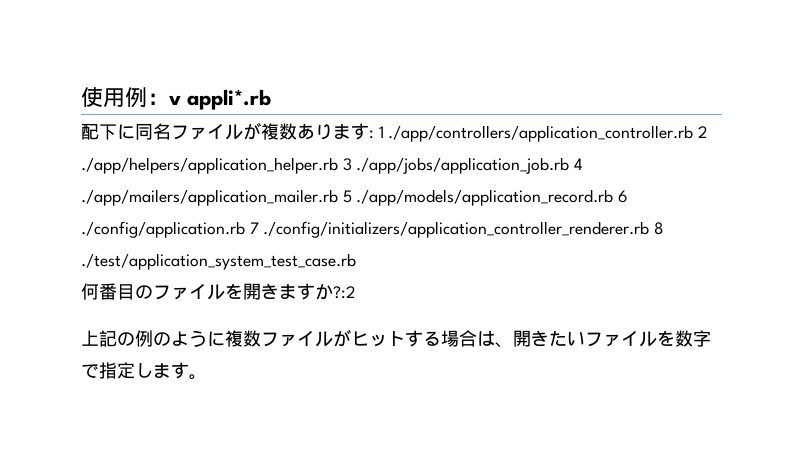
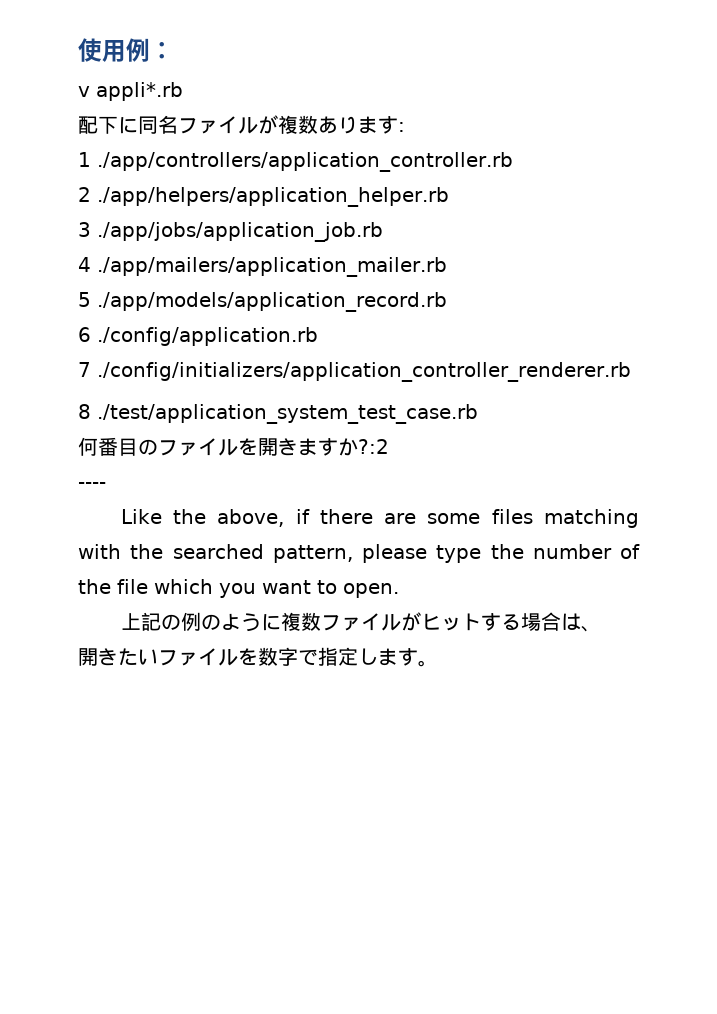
(169, 99) none -> (174, 50) //
(374, 134) none -> (405, 127) //
(694, 133) none -> (513, 162) //
(338, 165) none -> (449, 197) //
(570, 165) none -> (383, 232) //
(338, 197) none -> (447, 267) //
(614, 197) none -> (447, 302) //
(245, 229) none -> (318, 336) //
(650, 229) none -> (631, 372) //
(355, 292) none -> [78,482,106,489] [120,509,639,528] [78,544,640,563] [78,579,399,598] // ---- // Like the above, if there are some files matching with the searched pattern, please type the number of the file which you want to open.
(513, 345) none -> (601, 629) //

* * * * *

_What you need to do_. Print the listing word for word but skip its pictures.

_Answer to this task_.
(169, 99) none -> (174, 50) //
(374, 134) none -> (405, 127) //
(694, 133) none -> (513, 162) //
(338, 165) none -> (449, 197) //
(570, 165) none -> (383, 232) //
(338, 197) none -> (447, 267) //
(614, 197) none -> (447, 302) //
(245, 229) none -> (318, 336) //
(650, 229) none -> (631, 372) //
(355, 292) none -> [78,482,106,489] [120,509,639,528] [78,544,640,563] [78,579,399,598] // ---- // Like the above, if there are some files matching with the searched pattern, please type the number of the file which you want to open.
(513, 345) none -> (601, 629) //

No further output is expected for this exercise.